(Saved data entries)
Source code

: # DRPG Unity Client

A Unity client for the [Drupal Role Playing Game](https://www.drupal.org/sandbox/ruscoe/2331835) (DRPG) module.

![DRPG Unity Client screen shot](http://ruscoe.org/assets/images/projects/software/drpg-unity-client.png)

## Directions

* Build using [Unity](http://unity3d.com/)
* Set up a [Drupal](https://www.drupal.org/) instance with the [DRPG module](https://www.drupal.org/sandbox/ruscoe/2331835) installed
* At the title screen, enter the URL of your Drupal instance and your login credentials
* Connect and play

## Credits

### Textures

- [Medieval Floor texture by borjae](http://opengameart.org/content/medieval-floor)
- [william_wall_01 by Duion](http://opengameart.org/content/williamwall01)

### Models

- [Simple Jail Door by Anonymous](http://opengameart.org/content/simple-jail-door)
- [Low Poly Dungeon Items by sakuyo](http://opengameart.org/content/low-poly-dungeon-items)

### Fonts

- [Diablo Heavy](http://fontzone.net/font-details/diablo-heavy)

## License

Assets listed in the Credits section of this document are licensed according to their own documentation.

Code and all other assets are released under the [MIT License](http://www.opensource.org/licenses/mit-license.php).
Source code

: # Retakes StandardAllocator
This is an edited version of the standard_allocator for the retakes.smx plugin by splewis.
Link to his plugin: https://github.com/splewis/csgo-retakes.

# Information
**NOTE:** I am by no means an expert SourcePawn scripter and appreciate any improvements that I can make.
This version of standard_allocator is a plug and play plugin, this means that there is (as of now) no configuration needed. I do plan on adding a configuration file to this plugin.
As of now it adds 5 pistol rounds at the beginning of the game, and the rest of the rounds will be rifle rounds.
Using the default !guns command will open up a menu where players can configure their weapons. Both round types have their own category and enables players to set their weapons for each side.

§ What is required
Only an exact retyping of the full data will do.

§ Output of the exercise
Source code

: # DRPG Unity Client

A Unity client for the [Drupal Role Playing Game](https://www.drupal.org/sandbox/ruscoe/2331835) (DRPG) module.

![DRPG Unity Client screen shot](http://ruscoe.org/assets/images/projects/software/drpg-unity-client.png)

## Directions

* Build using [Unity](http://unity3d.com/)
* Set up a [Drupal](https://www.drupal.org/) instance with the [DRPG module](https://www.drupal.org/sandbox/ruscoe/2331835) installed
* At the title screen, enter the URL of your Drupal instance and your login credentials
* Connect and play

## Credits

### Textures

- [Medieval Floor texture by borjae](http://opengameart.org/content/medieval-floor)
- [william_wall_01 by Duion](http://opengameart.org/content/williamwall01)

### Models

- [Simple Jail Door by Anonymous](http://opengameart.org/content/simple-jail-door)
- [Low Poly Dungeon Items by sakuyo](http://opengameart.org/content/low-poly-dungeon-items)

### Fonts

- [Diablo Heavy](http://fontzone.net/font-details/diablo-heavy)

## License

Assets listed in the Credits section of this document are licensed according to their own documentation.

Code and all other assets are released under the [MIT License](http://www.opensource.org/licenses/mit-license.php).
Source code

: # Retakes StandardAllocator
This is an edited version of the standard_allocator for the retakes.smx plugin by splewis.
Link to his plugin: https://github.com/splewis/csgo-retakes.

# Information
**NOTE:** I am by no means an expert SourcePawn scripter and appreciate any improvements that I can make.
This version of standard_allocator is a plug and play plugin, this means that there is (as of now) no configuration needed. I do plan on adding a configuration file to this plugin.
As of now it adds 5 pistol rounds at the beginning of the game, and the rest of the rounds will be rifle rounds.
Using the default !guns command will open up a menu where players can configure their weapons. Both round types have their own category and enables players to set their weapons for each side.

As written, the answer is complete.